We may be exhausted, but lifted up and dissolved by the gentle softness of His love.




Prepare for Joy: Easter Up


There is a fragrance in the air,
a certain passage of a song,
an old photograph falling out from the pages of a book,
the sound of somebody’s voice in the hall
that makes your heart leap and fills your eyes with tears.
Who can say when or how it will be
that something easters up out of the dimness
to remind us of a time before we were born and after we will die?

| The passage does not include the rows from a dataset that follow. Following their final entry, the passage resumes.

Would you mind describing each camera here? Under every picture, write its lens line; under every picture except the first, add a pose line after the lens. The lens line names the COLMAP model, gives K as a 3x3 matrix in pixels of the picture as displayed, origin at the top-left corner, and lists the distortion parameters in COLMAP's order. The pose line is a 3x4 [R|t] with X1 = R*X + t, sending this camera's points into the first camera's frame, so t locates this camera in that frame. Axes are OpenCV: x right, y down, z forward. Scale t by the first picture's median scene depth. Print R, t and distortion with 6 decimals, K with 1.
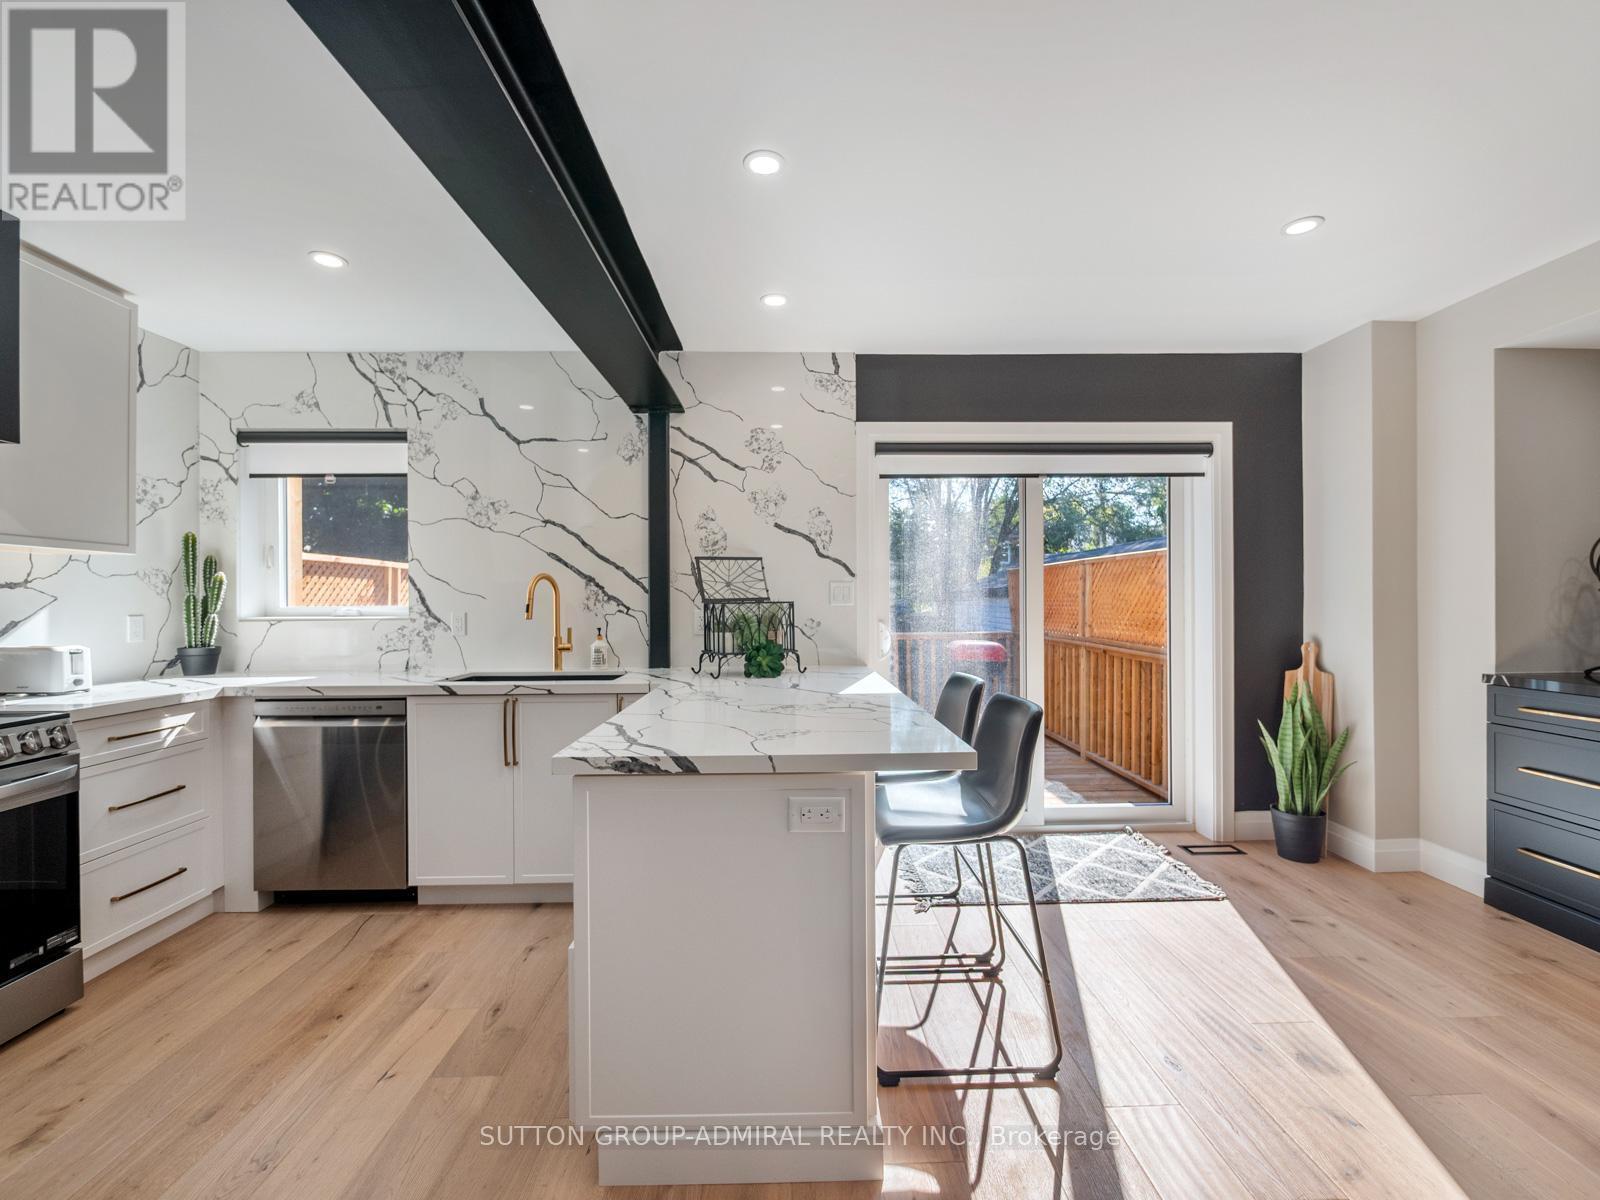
lens RADIAL K [[678.9, 0, 795.2], [0, 678.9, 598.3], [0, 0, 1]] dist [-0.002741, -0.000493]
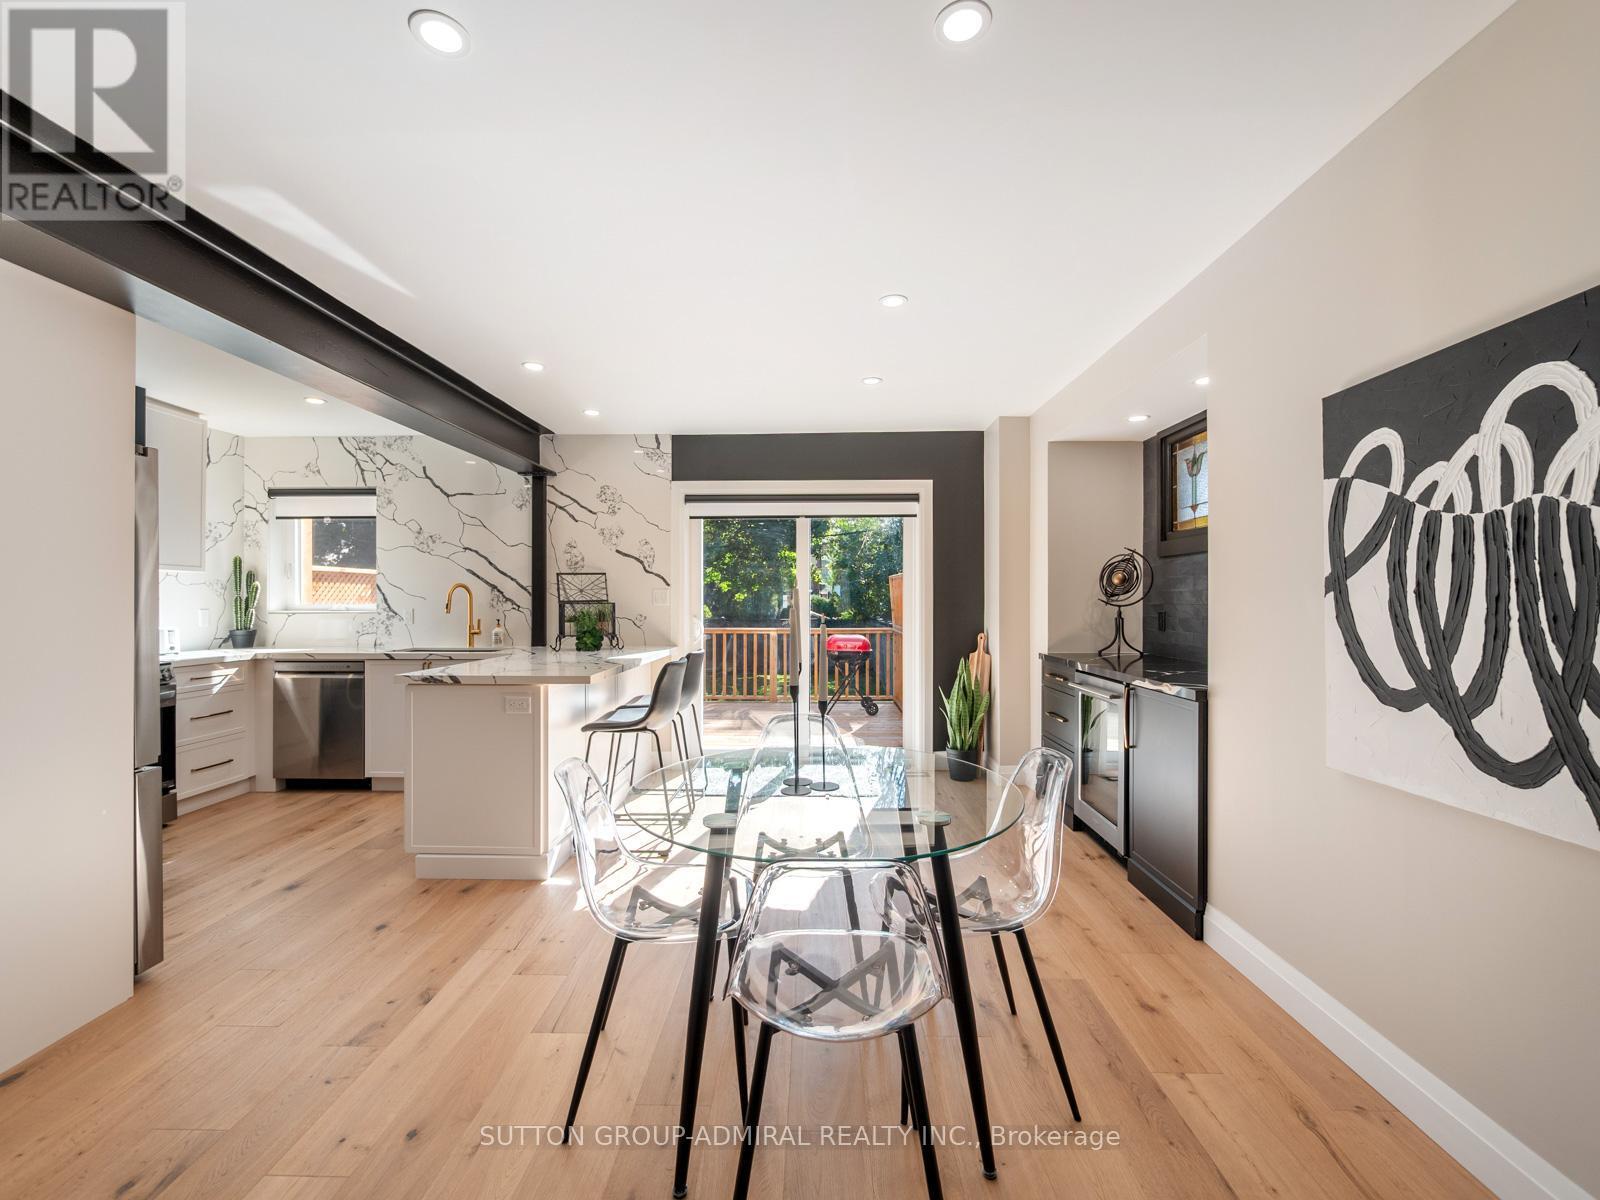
lens RADIAL K [[684.0, 0, 794.8], [0, 684.0, 596.0], [0, 0, 1]] dist [-0.001295, -0.000040]
pose [[0.998649, 0.005313, -0.051683, 0.441075], [-0.005461, 0.999981, -0.002724, -0.007889], [0.051667, 0.003002, 0.998660, -0.475019]]
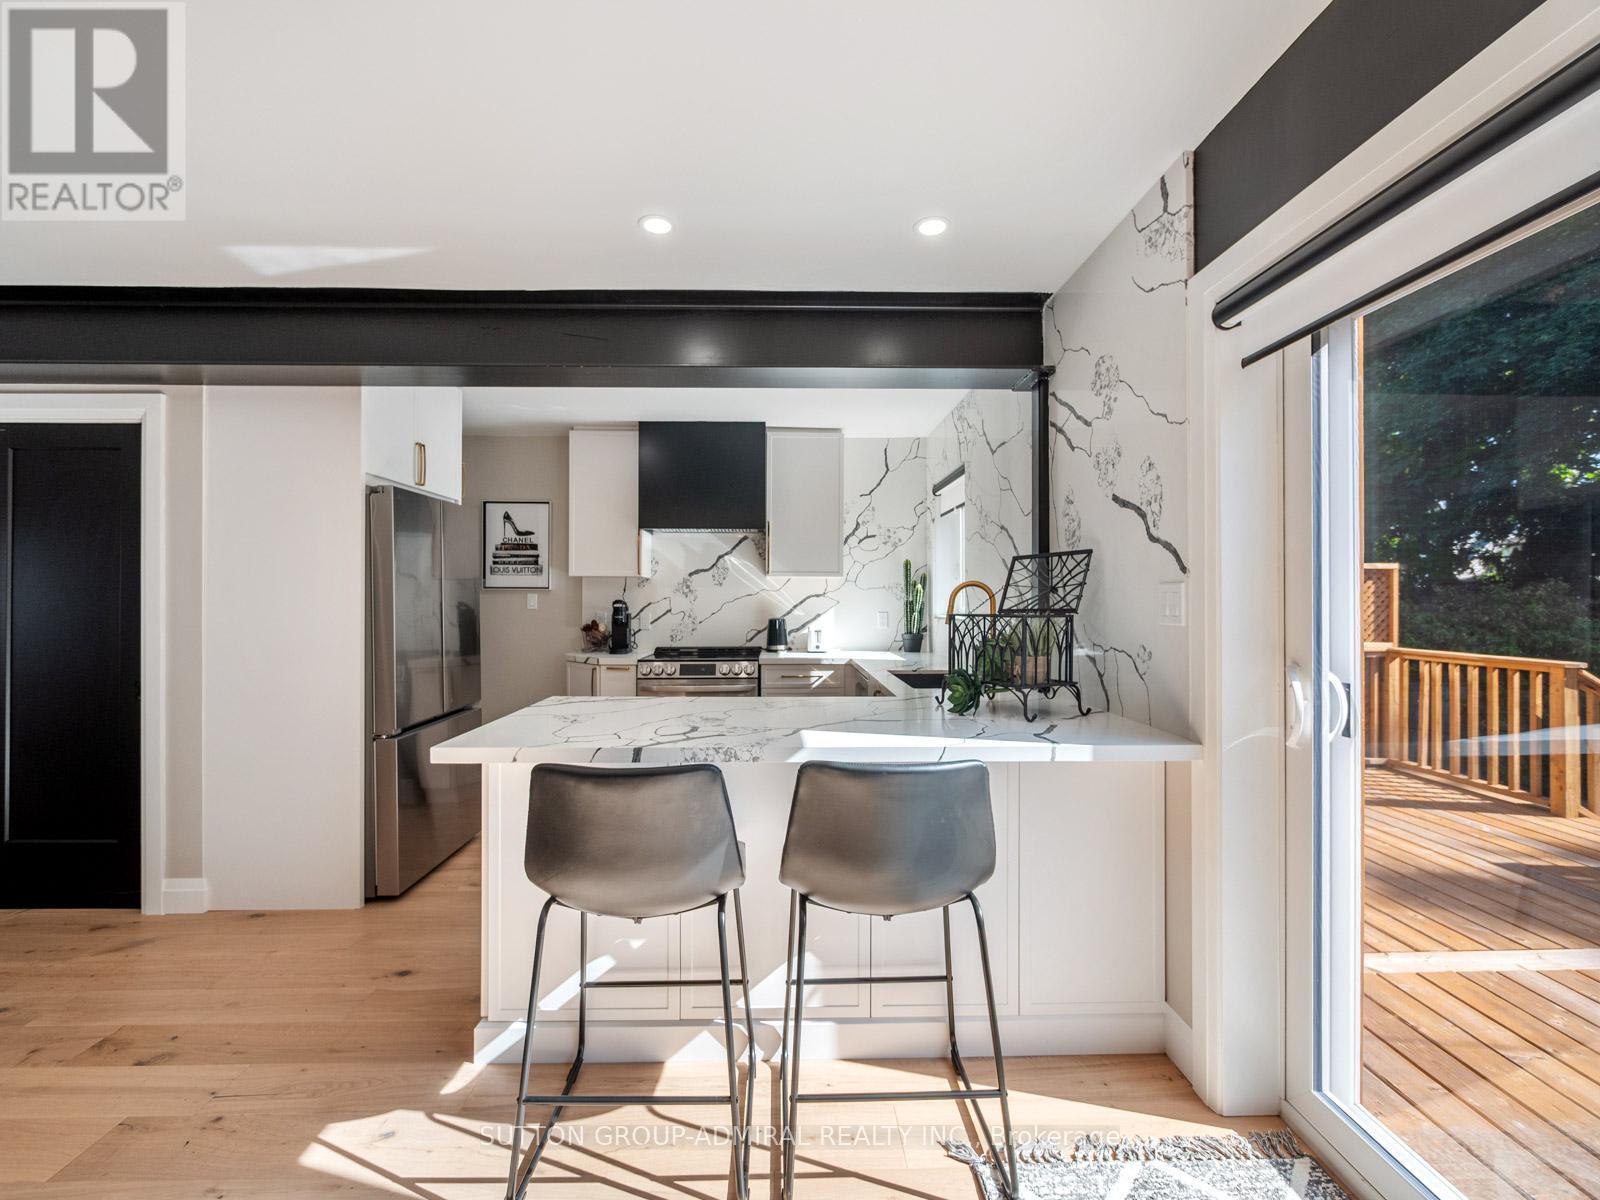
lens RADIAL K [[684.0, 0, 794.8], [0, 684.0, 596.0], [0, 0, 1]] dist [-0.001295, -0.000040]
pose [[-0.001594, 0.001636, -0.999997, 0.631105], [0.000899, 0.999998, 0.001635, -0.015194], [0.999998, -0.000896, -0.001595, 0.703090]]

God himself does not give answers. He gives himself.
~Frederick Buechner from Telling the Truth: The Gospel as Tragedy, Comedy and Fairy Tale


The wild plum trees have been blooming now for a couple weeks and the flowering cherries are about to burst.  This despite 20 degree nights after nearly 60 degree days.  It is winter at night and the perfumed air of spring permeates the day. Such extreme variability is disorienting, like standing in a spotlight in a dark room.

Yet this is what eastering is like.  It is the awakening out of a restless sleep, the opening of a door to let in fresh air, the rolling back of the stone that has locked us in.

He is not only risen.  He is given.


Prepare for Joy: Breathed On


And the Lord God formed man of the dust of the ground, and breathed into his nostrils the breath of life; and man became a living soul.
Genesis 2:7

We are, as breathed on dust, called into the service and company of another, called to do work other than our own. This creature, formed of dust, is entrusted with the garden, with all the animals, and with all living things. Our creatureliness binds us to the role of steward, friend, and companion of all other creatures who share our fragility.
~Walter Brueggemann from “Remember You Are Dust”


As a farmer, I feel pretty close to the dust I’m entrusted to steward.  I carry it around under my fingernails, on my boots, my skin smudged in unexpected ways and places.  It clings to me, not wanting to let go of one of its own as I return indoors.  Sunbeams in our house swirl with released dust motes given new life through solar energy, each mote a source of fragile strength, plain beauty, complex simplicity.  Such joyful dust dance makes me reluctant to get out the dust rags and cleaning solutions.

Even so,  I know all about the cleansing needed in this grimy world.  The dustiest parts of me lie far deeper than my shedding skin — the breathed-on dust that innervates, circulates and motivates me.

Christ has come to be the dust rag;  I will cling to Him as He comes to clean house.